Well, according to the authority on sea trash, Beachcombers Alert!, here is the explanation:
"Where do the feet come from? Most likely from the official tally of 2,400 persons missing in British Columbia. Some of these enter the water where, based on my experience, something like half will sink and half will initially float. Over time, the body separates in a process called disarticulation, at the joints into component parts of arms, legs, torso, hands, fingers and so on for a total of twenty some parts. As the feet bloat they become wedged in the sneaker and if the foot separates from the leg, the sneaker’s buoyance may bring it to the water surface where the shoe-foot becomes a surface drifter that moves around from the combined effects of winds, waves, tides and estuarine currents. Eventually the foot falls out of the shoe, and only the foot-sneaker combination is reported. Single sneakers found on the shore without a foot inside are not newsworthy and thus are not reported.

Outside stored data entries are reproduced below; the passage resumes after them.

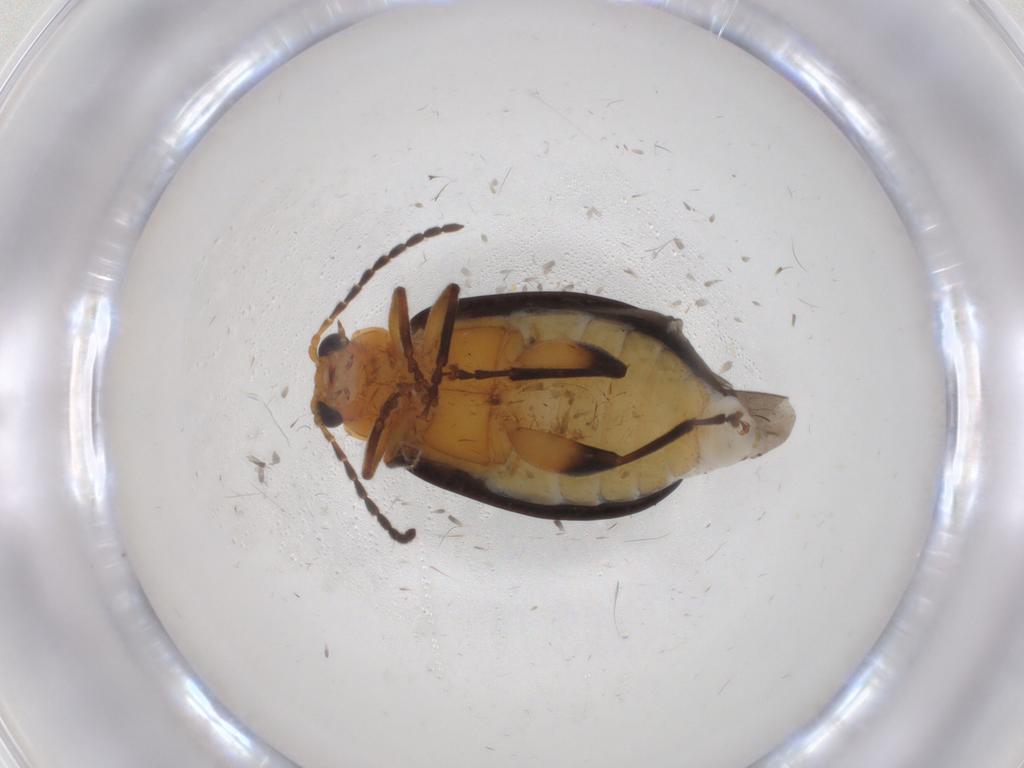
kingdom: Animalia
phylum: Arthropoda
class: Insecta
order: Coleoptera
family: Chrysomelidae
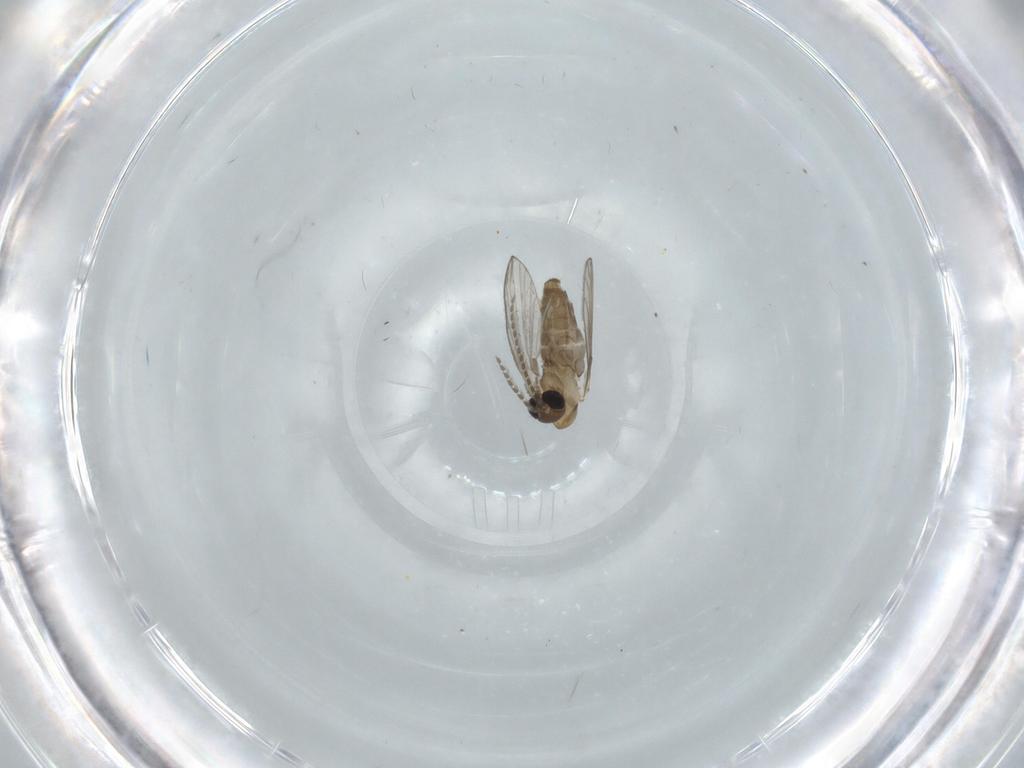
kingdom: Animalia
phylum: Arthropoda
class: Insecta
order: Diptera
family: Psychodidae
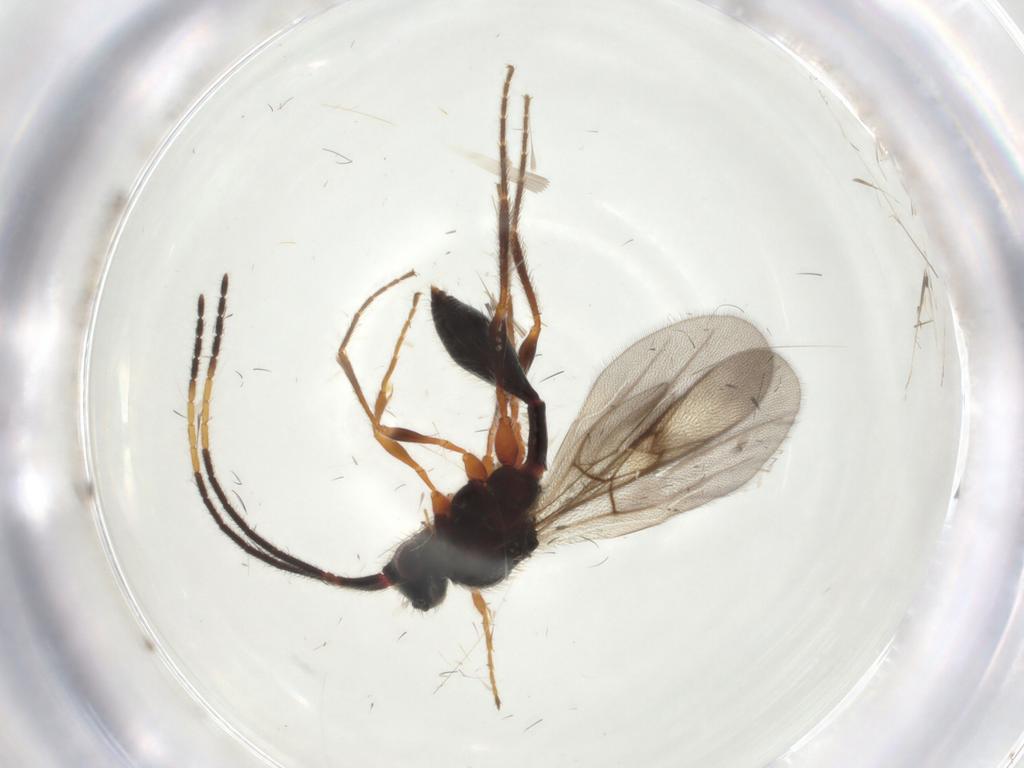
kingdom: Animalia
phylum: Arthropoda
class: Insecta
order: Hymenoptera
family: Diapriidae
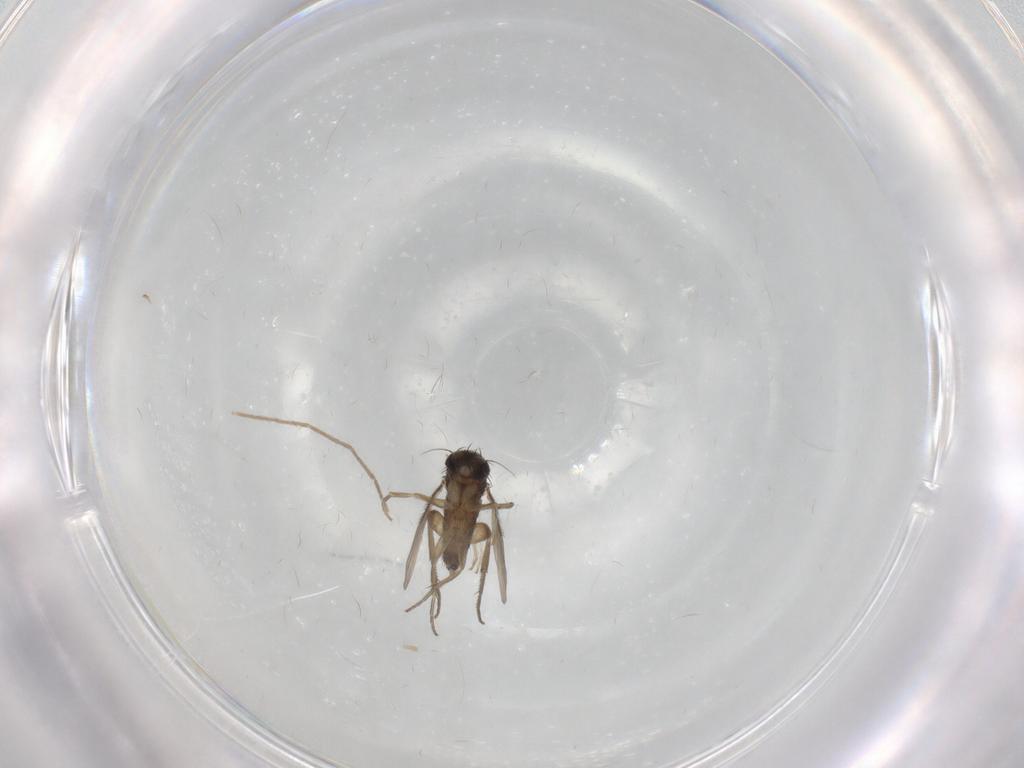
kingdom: Animalia
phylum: Arthropoda
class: Insecta
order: Diptera
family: Phoridae
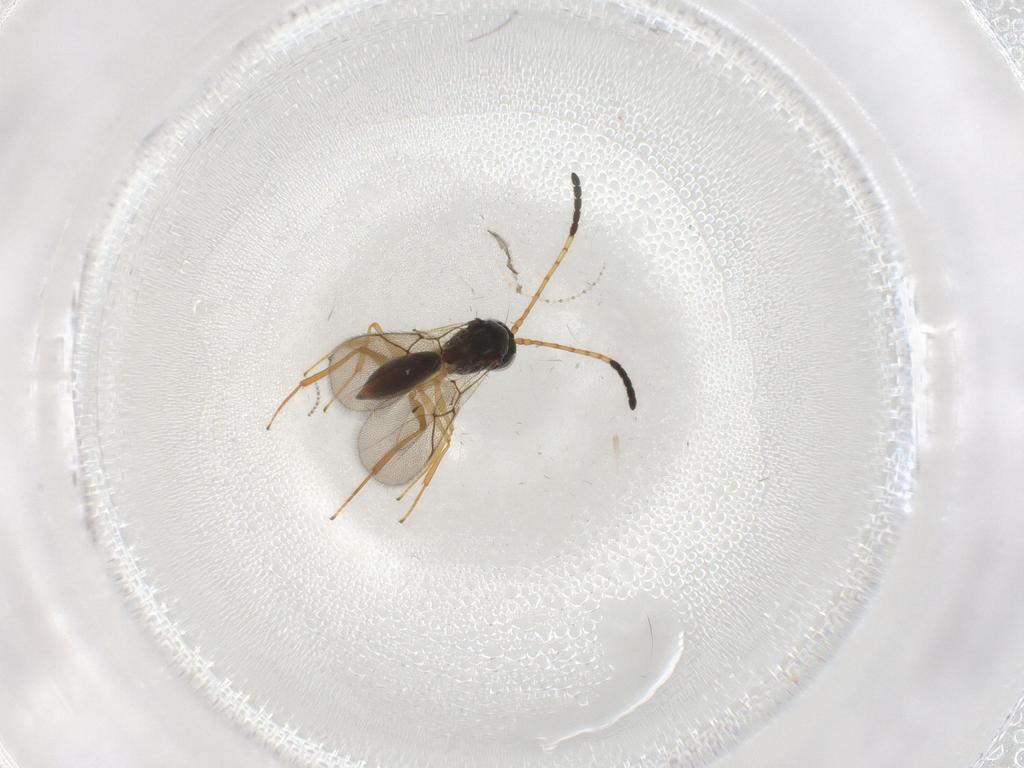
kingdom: Animalia
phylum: Arthropoda
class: Insecta
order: Hymenoptera
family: Figitidae
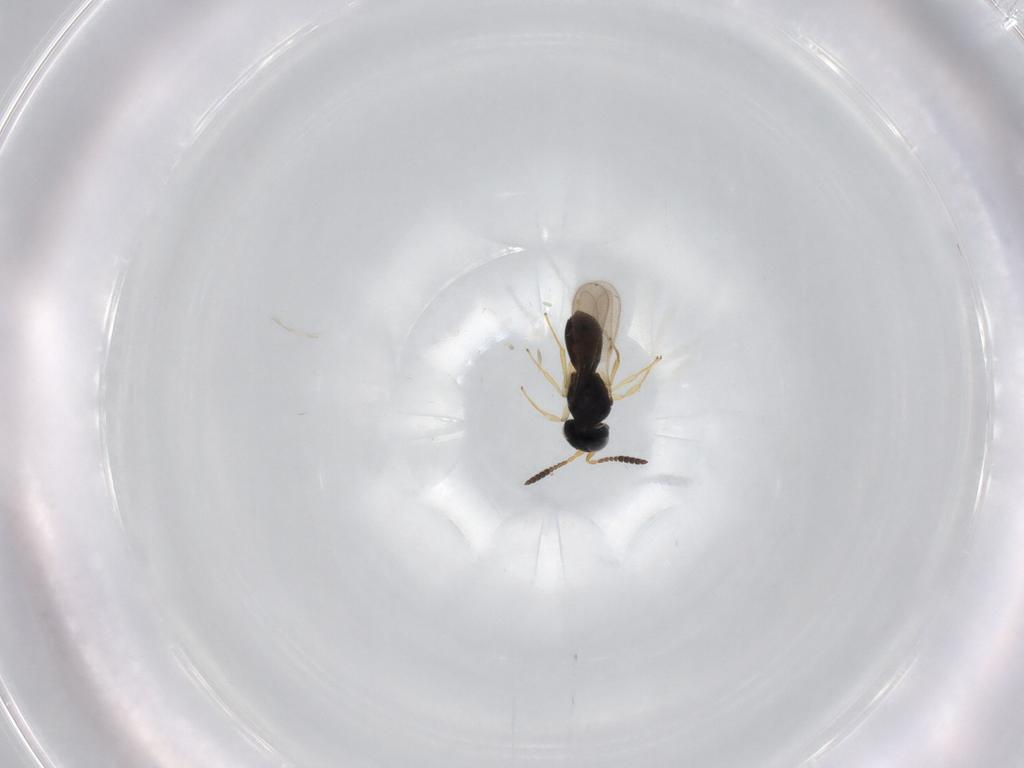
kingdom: Animalia
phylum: Arthropoda
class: Insecta
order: Hymenoptera
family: Scelionidae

Why in the Strait of Georgia? My view is that the media have focused attention there because of the initial string of right feet — there is a one in sixteen chance that four right would be found in sequence at random — that beachcombers reported. Over the past decades, I’ve collected accounts of human remains stranded round the world. Feet in sneakers have washed up in my home waters of Puget Sound, but they only rated a column inch or so in local newspapers. There is a high population density around the Strait of Georgia. Once the citizenry learned of feet in sneakers they were on the look out and reported more.
Finally, as disarticulation proceeds, the right and left feet separate from the body. The lefts and rights drift in different directions and so fetch up on different shores."